The Fusion of Humanity and Technology: Blurring Lines in Philip K. Dick Films
Erin Hill-Parks
Washington D.C., USA

This short paper will explore the blurring of humanity and technology in two films based on Philip K. Dick works: Blade Runner (1982) and Minority Report (2002). The notion of “humanity” has been heatedly debated for years as both an academic and personal question. The core of most of these inquires is to wonder if there are certain essential elements that are required to establish humanity in a subject, and if so, what are those elements? In the past 50 years these questions have been projected on to technological objects. Science fiction films are an ideal genre to explore the issue of humanity in technology. In science fiction we may ponder the essence of humanity as a hypothetical rather than an essential question about ourselves.
The two films discussed in this paper offer opposing views on the limits of technology and humanness. In Blade Runner, replicants, humanoid androids, desperately attempt to pass as human, while the “authentic” humans strive to expose them. In Minority Report humans are treated as a technology. The three pre-cognitives used to see future murders live in a pool of vitamins and sedatives, not even allowed any human contact. They are forced to simply perform a task; the three combined to make a machine. In both situations we see a fundamental fear of losing what makes us human and becoming a machine. These films offer tentative examples on how to retain a sense of being human in a world of increasing technological sophistication.


Cyberpunk motives in the contemporary cinema of the West and Far East
Agnieszka Kamrowska
Audiovisual Arts Institute, Jagiellonian University, Krakow, Poland

In my paper I would like to compare and contrast two different approaches in portraying androids and cyborgs in contemporary cinema. The process of cyborgization or creation of human-like android may represent an abstract and complex idea of society’s attitude towards technology. As a research field I have chosen films from two diametrically different cinematographies and cultures: American and Japanese. My aim is to show how the images of cyborgs differ in these two cultures and therefore how different approaches towards technology these two cultures present.
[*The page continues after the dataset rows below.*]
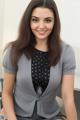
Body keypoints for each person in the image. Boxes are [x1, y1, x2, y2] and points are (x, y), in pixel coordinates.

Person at [2, 0, 77, 120]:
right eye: (35, 20)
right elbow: (6, 93)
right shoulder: (13, 50)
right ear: (28, 21)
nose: (41, 26)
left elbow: (67, 96)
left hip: (51, 117)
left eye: (47, 20)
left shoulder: (66, 52)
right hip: (17, 116)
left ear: (55, 22)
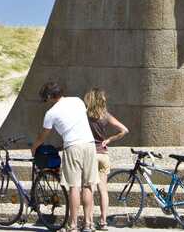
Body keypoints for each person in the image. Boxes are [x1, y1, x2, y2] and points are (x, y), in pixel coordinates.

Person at [31, 82, 97, 232]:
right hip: (90, 144)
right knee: (88, 185)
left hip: (73, 146)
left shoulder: (51, 113)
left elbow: (43, 136)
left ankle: (73, 225)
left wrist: (34, 147)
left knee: (74, 187)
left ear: (49, 96)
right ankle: (88, 224)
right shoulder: (78, 101)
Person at [83, 88, 129, 231]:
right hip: (103, 154)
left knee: (89, 189)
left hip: (90, 154)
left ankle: (88, 222)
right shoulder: (105, 115)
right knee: (103, 190)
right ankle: (103, 222)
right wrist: (109, 139)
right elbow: (124, 130)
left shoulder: (84, 115)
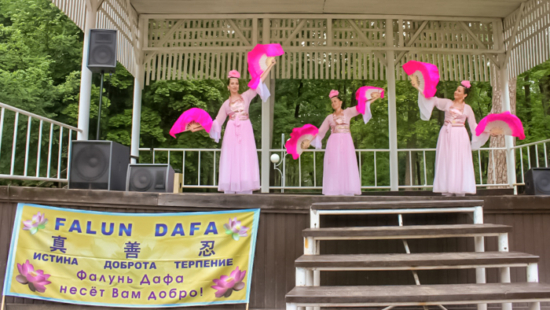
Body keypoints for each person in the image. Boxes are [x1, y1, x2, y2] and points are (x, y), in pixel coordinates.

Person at [192, 61, 275, 194]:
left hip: (245, 129)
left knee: (245, 155)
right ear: (228, 86)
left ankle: (245, 186)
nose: (235, 85)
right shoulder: (225, 104)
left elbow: (258, 80)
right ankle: (231, 187)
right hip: (231, 131)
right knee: (232, 156)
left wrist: (270, 65)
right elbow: (216, 123)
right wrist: (199, 127)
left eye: (237, 83)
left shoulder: (246, 96)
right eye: (232, 83)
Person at [411, 78, 477, 196]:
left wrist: (487, 131)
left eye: (459, 91)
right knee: (447, 158)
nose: (456, 92)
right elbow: (431, 99)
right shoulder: (447, 103)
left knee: (459, 160)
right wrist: (418, 87)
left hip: (460, 135)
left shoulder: (467, 109)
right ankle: (447, 188)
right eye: (456, 90)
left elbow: (474, 126)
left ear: (465, 95)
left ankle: (459, 188)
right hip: (446, 133)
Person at [309, 89, 380, 196]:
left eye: (335, 101)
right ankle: (334, 189)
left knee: (347, 163)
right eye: (332, 102)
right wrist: (307, 140)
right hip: (333, 142)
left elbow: (360, 107)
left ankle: (348, 188)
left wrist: (373, 98)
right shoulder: (329, 117)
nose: (333, 104)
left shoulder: (348, 112)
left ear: (340, 102)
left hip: (346, 140)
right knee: (334, 164)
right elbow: (320, 132)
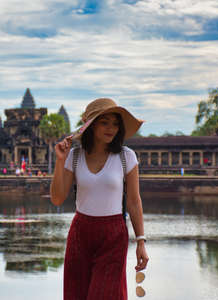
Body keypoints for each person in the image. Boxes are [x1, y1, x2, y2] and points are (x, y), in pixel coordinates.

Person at [50, 98, 149, 300]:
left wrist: (140, 241)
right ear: (91, 124)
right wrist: (60, 162)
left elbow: (133, 201)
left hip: (113, 235)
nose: (111, 128)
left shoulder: (126, 157)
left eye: (115, 123)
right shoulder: (74, 156)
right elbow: (58, 198)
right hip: (80, 233)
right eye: (104, 122)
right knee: (76, 294)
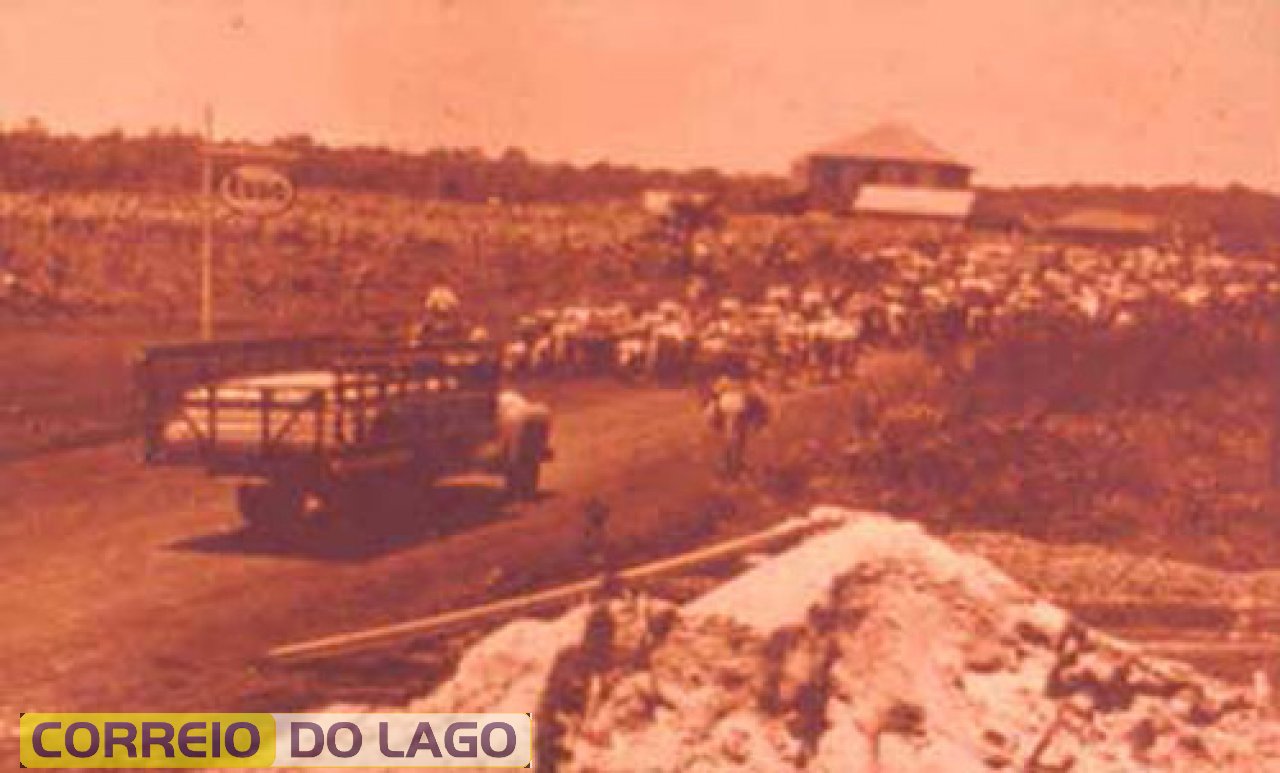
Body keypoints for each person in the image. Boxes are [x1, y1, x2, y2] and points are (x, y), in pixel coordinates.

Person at [704, 371, 772, 479]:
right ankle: (733, 464)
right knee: (737, 437)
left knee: (731, 437)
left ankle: (729, 463)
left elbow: (714, 394)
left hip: (727, 408)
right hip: (739, 409)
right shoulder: (747, 381)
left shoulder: (725, 380)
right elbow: (761, 398)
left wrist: (712, 407)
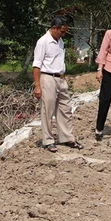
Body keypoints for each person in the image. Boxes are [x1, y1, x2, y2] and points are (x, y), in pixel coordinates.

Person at [33, 15, 82, 153]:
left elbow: (59, 61)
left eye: (65, 31)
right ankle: (48, 140)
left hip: (60, 78)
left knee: (65, 108)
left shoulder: (60, 41)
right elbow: (36, 65)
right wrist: (37, 85)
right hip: (47, 78)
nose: (64, 34)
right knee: (47, 110)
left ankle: (67, 137)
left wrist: (63, 78)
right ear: (54, 28)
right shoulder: (43, 42)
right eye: (62, 31)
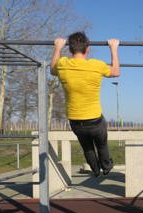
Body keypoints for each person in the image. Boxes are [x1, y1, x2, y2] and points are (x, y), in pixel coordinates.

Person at [50, 32, 120, 177]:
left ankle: (95, 169)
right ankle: (106, 166)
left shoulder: (63, 64)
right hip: (94, 119)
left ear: (70, 49)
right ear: (87, 48)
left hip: (75, 121)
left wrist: (57, 47)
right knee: (101, 145)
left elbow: (52, 69)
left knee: (87, 147)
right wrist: (113, 48)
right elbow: (116, 71)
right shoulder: (96, 65)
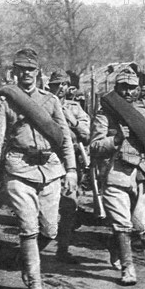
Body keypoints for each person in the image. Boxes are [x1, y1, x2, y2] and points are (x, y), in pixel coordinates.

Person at [0, 48, 77, 289]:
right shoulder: (5, 102)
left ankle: (26, 261)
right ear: (14, 72)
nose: (26, 73)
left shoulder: (50, 101)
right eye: (21, 69)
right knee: (28, 227)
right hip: (19, 169)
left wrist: (71, 170)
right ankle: (35, 285)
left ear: (39, 72)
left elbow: (65, 138)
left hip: (50, 169)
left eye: (31, 69)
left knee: (50, 229)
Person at [90, 65, 145, 284]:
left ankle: (116, 245)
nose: (128, 92)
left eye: (133, 88)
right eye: (124, 87)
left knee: (138, 225)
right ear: (117, 87)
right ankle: (128, 267)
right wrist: (115, 141)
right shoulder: (106, 113)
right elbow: (94, 146)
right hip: (117, 172)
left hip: (142, 174)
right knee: (122, 224)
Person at [48, 69, 91, 263]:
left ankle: (62, 249)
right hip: (46, 160)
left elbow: (87, 133)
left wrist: (70, 118)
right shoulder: (43, 104)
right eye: (57, 85)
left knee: (68, 206)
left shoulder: (75, 107)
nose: (61, 89)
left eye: (64, 85)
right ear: (50, 87)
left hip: (70, 162)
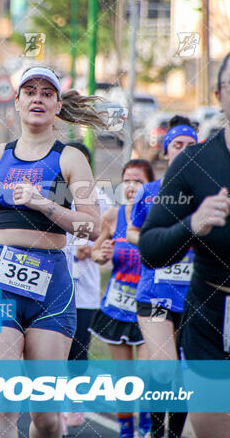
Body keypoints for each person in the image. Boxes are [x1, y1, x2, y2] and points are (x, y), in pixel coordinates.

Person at [0, 66, 107, 438]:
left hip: (52, 284)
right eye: (30, 91)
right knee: (4, 402)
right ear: (16, 102)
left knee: (45, 415)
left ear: (56, 106)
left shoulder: (70, 159)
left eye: (47, 92)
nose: (38, 97)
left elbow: (92, 226)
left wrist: (45, 204)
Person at [139, 52, 230, 438]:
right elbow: (152, 247)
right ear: (219, 95)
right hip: (212, 308)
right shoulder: (194, 163)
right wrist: (192, 224)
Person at [127, 116, 198, 438]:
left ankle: (172, 434)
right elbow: (131, 230)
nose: (183, 151)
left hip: (196, 298)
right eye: (177, 145)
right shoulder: (150, 192)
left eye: (190, 146)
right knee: (163, 366)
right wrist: (162, 243)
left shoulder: (210, 194)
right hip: (155, 294)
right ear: (167, 152)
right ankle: (155, 431)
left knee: (183, 373)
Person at [90, 159, 154, 438]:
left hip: (150, 308)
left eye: (138, 181)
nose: (131, 186)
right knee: (124, 377)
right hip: (117, 307)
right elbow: (95, 252)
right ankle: (127, 431)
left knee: (151, 375)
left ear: (150, 186)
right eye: (127, 180)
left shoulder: (158, 217)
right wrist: (100, 255)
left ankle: (149, 427)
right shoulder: (113, 217)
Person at [62, 141, 112, 432]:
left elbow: (104, 234)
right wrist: (74, 248)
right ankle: (52, 407)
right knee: (53, 349)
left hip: (85, 288)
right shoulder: (54, 195)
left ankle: (75, 402)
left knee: (78, 349)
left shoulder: (101, 198)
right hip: (54, 285)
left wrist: (91, 246)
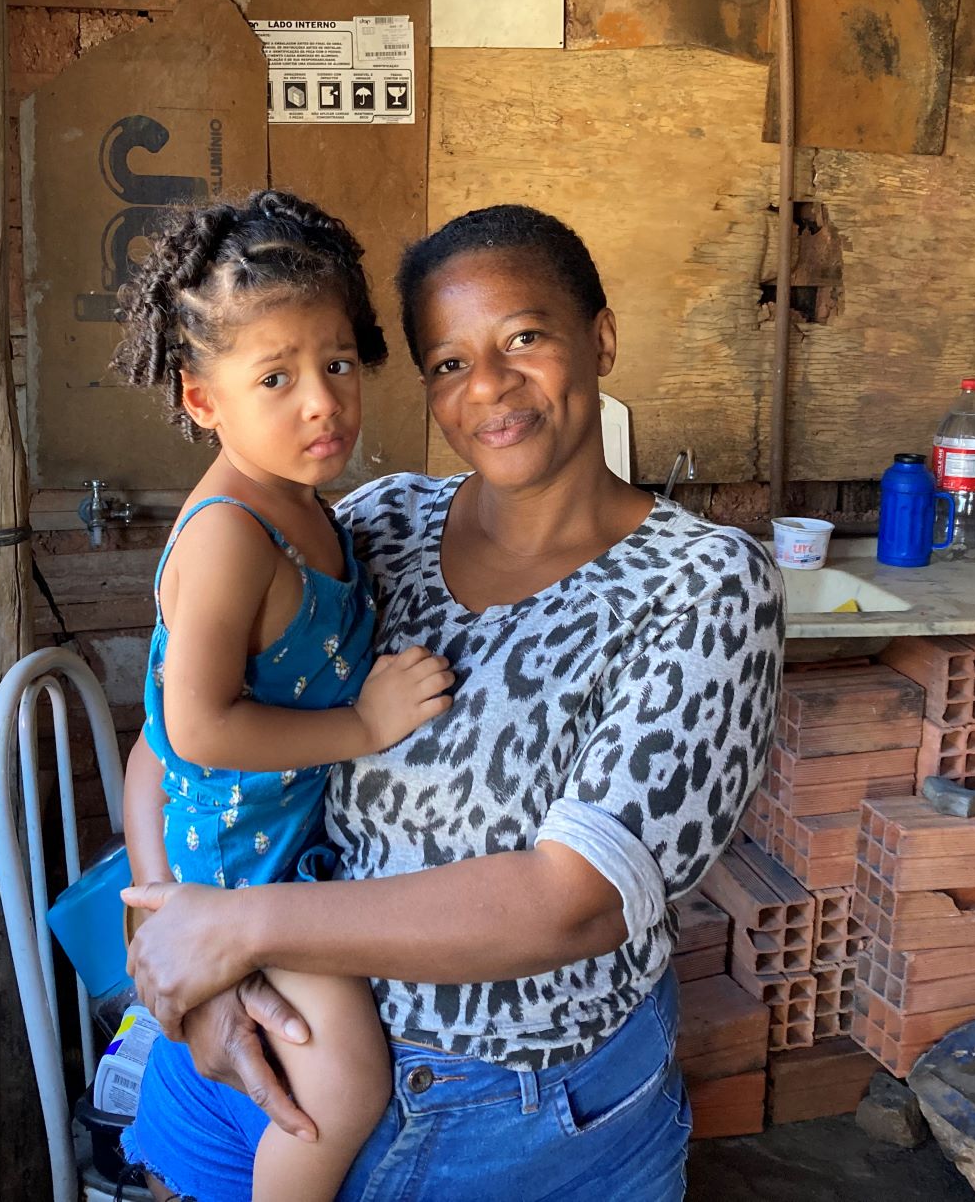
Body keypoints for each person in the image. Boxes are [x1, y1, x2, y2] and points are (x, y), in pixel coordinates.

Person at [122, 203, 784, 1202]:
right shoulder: (374, 526)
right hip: (256, 1060)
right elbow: (174, 741)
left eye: (525, 338)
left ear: (599, 337)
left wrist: (244, 929)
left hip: (511, 1133)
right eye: (446, 362)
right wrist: (186, 962)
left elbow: (571, 903)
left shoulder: (702, 585)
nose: (489, 387)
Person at [110, 188, 457, 1200]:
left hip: (275, 847)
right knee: (345, 1081)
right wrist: (364, 724)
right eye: (276, 377)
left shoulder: (305, 507)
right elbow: (194, 729)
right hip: (241, 861)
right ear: (201, 399)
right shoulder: (230, 534)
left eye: (338, 363)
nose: (322, 401)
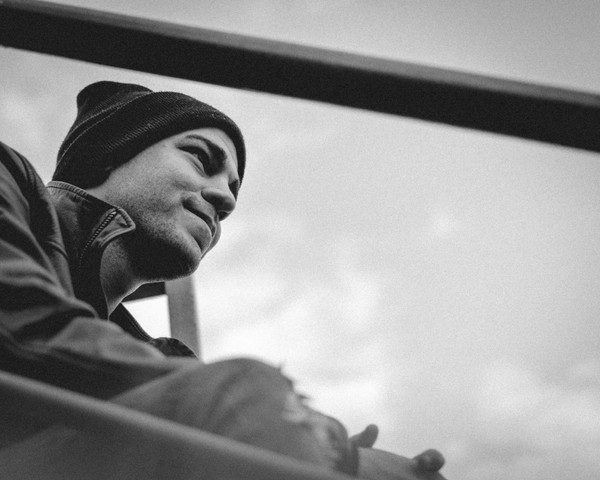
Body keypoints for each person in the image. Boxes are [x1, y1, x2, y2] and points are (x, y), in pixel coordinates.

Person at [0, 81, 446, 479]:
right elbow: (22, 329)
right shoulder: (6, 178)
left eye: (232, 188)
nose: (225, 199)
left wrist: (308, 449)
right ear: (109, 154)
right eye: (201, 159)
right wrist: (331, 449)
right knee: (242, 395)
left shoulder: (159, 357)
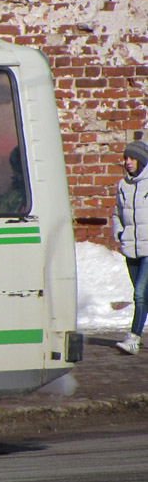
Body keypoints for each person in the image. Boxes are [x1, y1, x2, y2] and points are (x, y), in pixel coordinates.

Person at [111, 138, 148, 355]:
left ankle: (133, 338)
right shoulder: (123, 185)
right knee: (143, 294)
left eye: (132, 158)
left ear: (142, 161)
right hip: (130, 248)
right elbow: (116, 212)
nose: (128, 162)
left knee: (140, 295)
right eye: (126, 158)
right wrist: (118, 231)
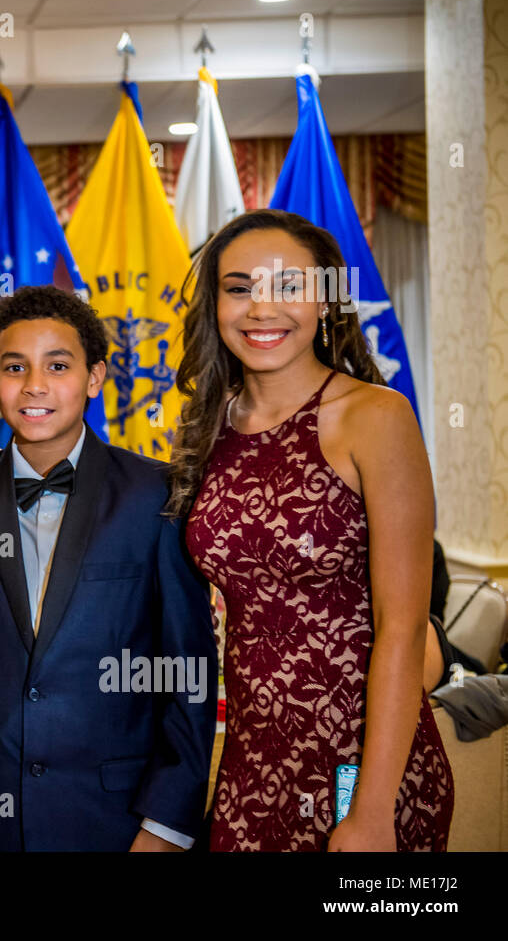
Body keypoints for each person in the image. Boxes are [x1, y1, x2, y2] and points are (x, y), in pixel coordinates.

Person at [172, 208, 453, 851]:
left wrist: (373, 809)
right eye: (240, 287)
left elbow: (404, 627)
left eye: (289, 286)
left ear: (325, 299)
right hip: (252, 762)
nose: (261, 308)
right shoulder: (210, 428)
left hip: (364, 764)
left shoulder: (375, 416)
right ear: (215, 304)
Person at [0, 286, 216, 851]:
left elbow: (189, 674)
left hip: (118, 820)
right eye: (15, 367)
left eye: (57, 365)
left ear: (94, 377)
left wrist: (163, 827)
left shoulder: (157, 496)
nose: (35, 385)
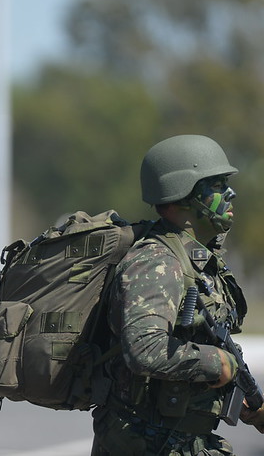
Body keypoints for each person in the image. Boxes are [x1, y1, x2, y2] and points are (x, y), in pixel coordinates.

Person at [90, 134, 264, 455]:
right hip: (147, 442)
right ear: (182, 195)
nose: (230, 194)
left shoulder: (199, 263)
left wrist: (247, 402)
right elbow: (145, 348)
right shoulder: (157, 259)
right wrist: (218, 363)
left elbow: (198, 340)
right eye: (215, 185)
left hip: (182, 440)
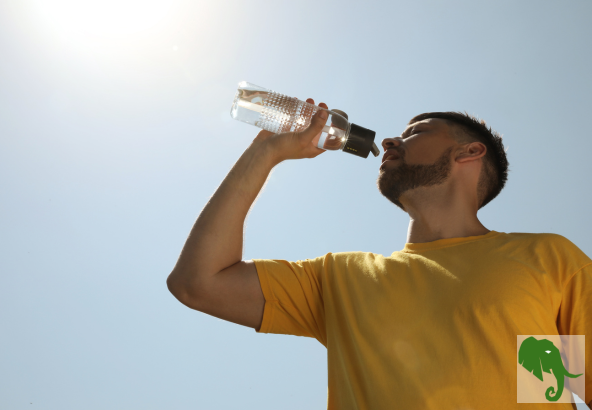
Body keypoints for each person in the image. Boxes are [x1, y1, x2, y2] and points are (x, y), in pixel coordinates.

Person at [166, 98, 592, 409]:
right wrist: (266, 151)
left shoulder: (543, 258)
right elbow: (199, 282)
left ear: (470, 152)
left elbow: (572, 378)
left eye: (415, 132)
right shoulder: (340, 279)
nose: (390, 140)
A deconstructive analysis would point out that American culture present rather technophobic attitude towards technology, while Japanese culture tries to objectively reflect relations between humans and technology and give opportunity for machines and people living in symbiosis.
Films that I would like to analyze are two American science fiction productions: the Terminator series (especially part 1 from 1984, directed by James Cameron), the RoboCop series (especially part 1 from 1987, directed by Paul Verhoeven), and three Japanese animated productions: Ghost in the Shell (1995, directed by Mamoru Oshii), Armitage series (especially the first movie: Armitage III: Polymatrix – 1997, directed by Takuya Sato) and Battle Angel Alita (1993, directed by Hiroshi Fukutomi). I have chosen those particular movies because they have cyborg/android protagonists and became popular within the field of popular culture in their origin countries. They also represent the same science fiction genre. “Science fiction cinema often assumes a rather confused attitude towards science and technology. On the one hand, it views them as redemptive forces that can lift humanity out of the muck and mire of its own biological imperfections. On the other, it sees them as potentially destructive forces, inimical to humanity.” In the films that I have already mentioned such an ambivalence is presented in two unique manners.